Rescue Journal

the fear factor

Carol  ·  Jul. 26, 2014

i think rescuers are highly emotionally sensitive people..we have to be otherwise how could we possibly dedicate our lives to helping so many helpless creatures. but that sensitivity that forces us to step up to help whenever and where ever we can is a two edged sword. it is impossible to be selectively sensitive so we are in fact sensitive on pretty much every level..including about ourselves.
this may be why we are sometimes written off as crazies.

i think for all of us it is hard to be judged, criticized, found lacking in some way..but i think for highly sensitive people it is even more difficult to deal with when it is our very passion, our whole life's work, our persons in their entirely that sometimes is under the microscope, opened up for discussion and dissection. poked, prodded, pinched, pushed...sometimes even punched. its like we somehow by virtue of who we are and what we do that leads to some weird kind of entitlement in our occasional unfair and hurtful personal abuse.

it has taken me years to learn how to build up the walls, draw the lines, set the boundries and repel the personal assaults that used to threaten to overwhelm me. years of self doubt, heartache and hurt.
and just because i finally know how to deal with it all...does not mean i still do not fear it. i fear it because despite the walls and boundries... highly sensitive people are easily hurt.

i have many fears...some of them i can control like my paralysing fear of heights. i keep my feet firmly on level ground where i am not afraid. i am afraid of being bitten by both dogs and cats but i have been bitten and bear the scars of so many bites now that i know getting bitten is only going to hurt for a few days (or weeks) but eventually it will stop hurting so its not that big of a fear anymore. i guess i am getting desensitized to some degree (but i still do try to avoid it as much as i can.)

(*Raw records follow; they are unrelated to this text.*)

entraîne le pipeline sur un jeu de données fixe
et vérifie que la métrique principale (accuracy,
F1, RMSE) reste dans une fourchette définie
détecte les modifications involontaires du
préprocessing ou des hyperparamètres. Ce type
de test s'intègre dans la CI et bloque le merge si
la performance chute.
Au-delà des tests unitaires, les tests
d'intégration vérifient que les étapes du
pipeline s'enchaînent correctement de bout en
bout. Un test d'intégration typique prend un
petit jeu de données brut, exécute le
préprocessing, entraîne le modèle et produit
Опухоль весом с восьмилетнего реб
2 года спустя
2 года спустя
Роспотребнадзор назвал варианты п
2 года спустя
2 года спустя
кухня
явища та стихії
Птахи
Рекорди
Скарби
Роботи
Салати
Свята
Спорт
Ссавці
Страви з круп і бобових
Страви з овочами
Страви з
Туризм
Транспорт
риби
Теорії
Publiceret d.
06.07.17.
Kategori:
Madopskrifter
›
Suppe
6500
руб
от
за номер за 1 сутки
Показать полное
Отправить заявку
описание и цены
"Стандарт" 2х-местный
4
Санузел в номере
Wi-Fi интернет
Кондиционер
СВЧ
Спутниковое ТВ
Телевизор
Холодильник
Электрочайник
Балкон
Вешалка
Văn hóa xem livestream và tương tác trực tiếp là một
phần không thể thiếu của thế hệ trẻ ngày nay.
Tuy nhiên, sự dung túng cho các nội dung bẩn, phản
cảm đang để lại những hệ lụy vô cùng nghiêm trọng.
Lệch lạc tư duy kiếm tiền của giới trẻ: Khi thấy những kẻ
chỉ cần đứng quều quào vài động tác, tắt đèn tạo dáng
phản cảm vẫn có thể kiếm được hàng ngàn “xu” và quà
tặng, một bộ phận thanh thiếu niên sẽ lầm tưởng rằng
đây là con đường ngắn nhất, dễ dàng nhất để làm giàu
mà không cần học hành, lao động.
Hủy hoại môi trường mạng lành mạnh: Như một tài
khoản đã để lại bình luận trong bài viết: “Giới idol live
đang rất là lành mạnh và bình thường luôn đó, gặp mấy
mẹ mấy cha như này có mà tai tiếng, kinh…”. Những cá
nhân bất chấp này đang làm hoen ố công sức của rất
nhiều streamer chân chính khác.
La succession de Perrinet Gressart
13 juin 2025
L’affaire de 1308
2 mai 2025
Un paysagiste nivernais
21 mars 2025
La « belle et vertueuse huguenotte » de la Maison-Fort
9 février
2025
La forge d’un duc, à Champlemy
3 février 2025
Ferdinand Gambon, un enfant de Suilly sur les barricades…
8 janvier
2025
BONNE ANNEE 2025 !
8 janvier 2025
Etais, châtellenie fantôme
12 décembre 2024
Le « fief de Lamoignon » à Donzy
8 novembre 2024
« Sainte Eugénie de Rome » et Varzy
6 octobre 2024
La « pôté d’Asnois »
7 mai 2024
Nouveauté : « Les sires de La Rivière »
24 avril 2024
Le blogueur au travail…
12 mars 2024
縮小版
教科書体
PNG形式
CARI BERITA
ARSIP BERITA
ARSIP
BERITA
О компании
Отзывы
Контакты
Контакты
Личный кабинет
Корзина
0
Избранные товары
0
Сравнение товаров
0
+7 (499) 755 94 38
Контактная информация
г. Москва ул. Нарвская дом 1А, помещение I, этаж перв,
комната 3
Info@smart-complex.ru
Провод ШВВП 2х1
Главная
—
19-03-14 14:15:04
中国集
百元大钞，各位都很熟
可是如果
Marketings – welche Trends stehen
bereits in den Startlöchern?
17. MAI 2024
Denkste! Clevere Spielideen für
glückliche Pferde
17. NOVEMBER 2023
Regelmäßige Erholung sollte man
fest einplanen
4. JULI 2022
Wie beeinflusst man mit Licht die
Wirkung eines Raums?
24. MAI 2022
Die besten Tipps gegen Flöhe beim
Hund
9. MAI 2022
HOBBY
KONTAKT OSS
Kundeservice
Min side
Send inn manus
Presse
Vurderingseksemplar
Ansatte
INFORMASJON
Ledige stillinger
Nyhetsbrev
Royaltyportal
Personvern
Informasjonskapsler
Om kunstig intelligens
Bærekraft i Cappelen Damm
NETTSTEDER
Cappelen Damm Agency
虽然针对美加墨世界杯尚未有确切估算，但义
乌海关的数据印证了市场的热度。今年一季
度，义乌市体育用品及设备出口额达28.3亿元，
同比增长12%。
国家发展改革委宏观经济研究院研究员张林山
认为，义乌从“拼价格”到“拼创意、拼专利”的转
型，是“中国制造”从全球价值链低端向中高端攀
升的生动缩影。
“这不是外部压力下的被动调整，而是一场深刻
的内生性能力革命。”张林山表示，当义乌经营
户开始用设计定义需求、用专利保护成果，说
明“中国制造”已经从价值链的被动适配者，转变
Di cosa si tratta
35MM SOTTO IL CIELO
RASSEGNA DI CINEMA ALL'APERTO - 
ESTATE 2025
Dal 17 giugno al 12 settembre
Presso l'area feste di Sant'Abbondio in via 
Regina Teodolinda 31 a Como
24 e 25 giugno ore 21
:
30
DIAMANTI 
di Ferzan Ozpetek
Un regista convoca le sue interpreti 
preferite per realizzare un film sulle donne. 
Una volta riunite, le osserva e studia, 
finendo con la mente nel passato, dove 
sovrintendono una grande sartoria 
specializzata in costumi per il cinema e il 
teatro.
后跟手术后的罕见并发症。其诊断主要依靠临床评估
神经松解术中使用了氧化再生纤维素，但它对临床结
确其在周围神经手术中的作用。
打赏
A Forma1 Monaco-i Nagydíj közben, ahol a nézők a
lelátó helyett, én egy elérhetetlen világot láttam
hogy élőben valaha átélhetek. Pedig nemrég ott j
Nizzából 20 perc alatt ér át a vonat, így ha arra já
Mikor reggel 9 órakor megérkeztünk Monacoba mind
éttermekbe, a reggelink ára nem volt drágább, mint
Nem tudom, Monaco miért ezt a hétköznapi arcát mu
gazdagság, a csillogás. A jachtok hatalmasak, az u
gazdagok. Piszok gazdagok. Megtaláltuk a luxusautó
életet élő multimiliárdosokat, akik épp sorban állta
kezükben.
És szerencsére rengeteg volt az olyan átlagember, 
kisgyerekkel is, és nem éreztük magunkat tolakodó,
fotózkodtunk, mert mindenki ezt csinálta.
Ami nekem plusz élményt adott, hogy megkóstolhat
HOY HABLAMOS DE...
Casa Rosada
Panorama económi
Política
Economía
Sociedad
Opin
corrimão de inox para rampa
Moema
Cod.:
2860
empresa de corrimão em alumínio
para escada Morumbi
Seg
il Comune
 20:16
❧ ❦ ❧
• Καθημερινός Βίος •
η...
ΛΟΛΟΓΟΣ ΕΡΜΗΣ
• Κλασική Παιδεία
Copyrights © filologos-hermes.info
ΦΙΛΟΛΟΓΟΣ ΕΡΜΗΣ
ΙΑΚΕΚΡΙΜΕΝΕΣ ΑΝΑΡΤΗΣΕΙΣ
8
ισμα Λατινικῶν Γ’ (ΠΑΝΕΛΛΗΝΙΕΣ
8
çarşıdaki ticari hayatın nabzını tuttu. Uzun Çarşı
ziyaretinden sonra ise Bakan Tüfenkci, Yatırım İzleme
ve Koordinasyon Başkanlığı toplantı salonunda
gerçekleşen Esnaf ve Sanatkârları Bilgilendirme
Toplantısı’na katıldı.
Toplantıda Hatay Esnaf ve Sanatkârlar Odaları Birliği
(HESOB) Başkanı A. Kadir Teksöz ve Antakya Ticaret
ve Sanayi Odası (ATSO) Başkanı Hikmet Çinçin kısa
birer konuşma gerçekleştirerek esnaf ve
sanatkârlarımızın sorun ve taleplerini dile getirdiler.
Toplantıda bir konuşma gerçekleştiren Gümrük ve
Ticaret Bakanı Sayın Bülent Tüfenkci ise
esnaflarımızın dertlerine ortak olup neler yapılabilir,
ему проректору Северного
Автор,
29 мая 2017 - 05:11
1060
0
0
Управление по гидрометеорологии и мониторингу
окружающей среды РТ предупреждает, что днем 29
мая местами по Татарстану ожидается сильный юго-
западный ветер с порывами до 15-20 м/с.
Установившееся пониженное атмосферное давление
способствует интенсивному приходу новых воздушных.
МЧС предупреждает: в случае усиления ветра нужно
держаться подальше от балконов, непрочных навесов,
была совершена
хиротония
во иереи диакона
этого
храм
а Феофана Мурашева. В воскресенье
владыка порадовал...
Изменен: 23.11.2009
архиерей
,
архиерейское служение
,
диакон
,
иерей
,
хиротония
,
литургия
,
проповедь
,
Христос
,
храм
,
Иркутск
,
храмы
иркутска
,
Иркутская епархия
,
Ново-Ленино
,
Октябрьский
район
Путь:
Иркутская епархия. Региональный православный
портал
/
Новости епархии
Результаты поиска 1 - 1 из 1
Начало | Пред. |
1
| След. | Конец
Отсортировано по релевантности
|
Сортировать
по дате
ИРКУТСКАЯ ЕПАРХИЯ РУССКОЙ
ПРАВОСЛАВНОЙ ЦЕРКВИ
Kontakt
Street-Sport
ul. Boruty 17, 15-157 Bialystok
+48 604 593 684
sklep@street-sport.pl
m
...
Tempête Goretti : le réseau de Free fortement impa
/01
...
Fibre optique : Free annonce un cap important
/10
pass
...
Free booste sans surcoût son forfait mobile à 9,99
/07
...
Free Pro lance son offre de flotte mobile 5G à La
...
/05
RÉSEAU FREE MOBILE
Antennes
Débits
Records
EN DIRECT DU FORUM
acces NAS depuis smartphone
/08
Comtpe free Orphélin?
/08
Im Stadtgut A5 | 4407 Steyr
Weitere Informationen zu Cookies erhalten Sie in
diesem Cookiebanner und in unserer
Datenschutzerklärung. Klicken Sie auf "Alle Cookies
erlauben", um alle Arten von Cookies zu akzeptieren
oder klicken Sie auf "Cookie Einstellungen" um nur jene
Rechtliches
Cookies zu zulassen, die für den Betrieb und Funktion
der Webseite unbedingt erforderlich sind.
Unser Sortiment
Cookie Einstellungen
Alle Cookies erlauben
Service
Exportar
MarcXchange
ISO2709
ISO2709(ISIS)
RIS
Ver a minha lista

i have a huge fear of failure..not so much failing you or me...but failing the animals in my care. interestingly enough...that fear of failure gives me the strength to stand firm against most of my other fears (except my fear of heights..if some animal falls down a cliff, i am NOT going to climb down to save them..i will find someone i can pay to go get them because it will NOT be me!)
and i also have a huge fear of not being good enough...not good enough as a person, not good enough as a nurse, not good enough as a parent, a grandparent, not good enough as a rescuer....but what can you do with those kind of fears except accept that they are part of being human and not a well oiled machine.

i think there are many fear factors in living and recognizing them in ourselves makes us even more sensitive to recognizing them in others. this does present us with the opportunity to be sensitive to others needs if we choose to open our hearts and minds and see.

however...we can't let our (or others) fears cripple us, we can't let them bind us in chains, we can't let them suck the very ability to move or work or love or trust from us. we have to learn how to force ourselves into being brave in their face and carry on the best that we can...(except with heights, with that fear i never want to even try to be brave and will find some other, less terrifying way.)



Genuine and authentic blog, Carol. Well done you for taking the risk and opening your heart.

One expression that keeps me from worrying about what others think is this:

"It's none of my business what you think of me"

(it's only my business what I think of me!) Keep that one handy when dealing with critics.

Each and every day you get up and set the intention for the day to look after your charges to the best of your ability - either two-legged hospitalized patients or four-legged shelter friends. It's a valiant quest and only an idiot would not recognize the sacrifices made daily to ensure proper care and attention is proffered to all who are fortunate enough to land at SAINTS.

I suspect you don't believe this, but I'm certain there IS a halo with your name on it.... :)


Thanks for letting us into part of you being. A life lesson. Fears can be chains and cripple us in our lives, it's how we deal with the fears. You have found the key that works for you, and others will have another key to unlock the chains. The battle is half won when we decide to work within our fears. We can let fear control us or we work with in our fears.


I'm with you on the height thing, Carol. I don't even like driving over high bridges. I think being human means we all have fears. Good blog.


What an honest and true entry today. Thank you for being brave enough to be vulnerable and for allowing us to see your fears. Isn't it wonderful that the animals we love & who love us don't know any of these things. They just see/feel/experience the love, compassion and care that we offer. They love us "warts & all". They always think we're good enough & I'm so grateful for that.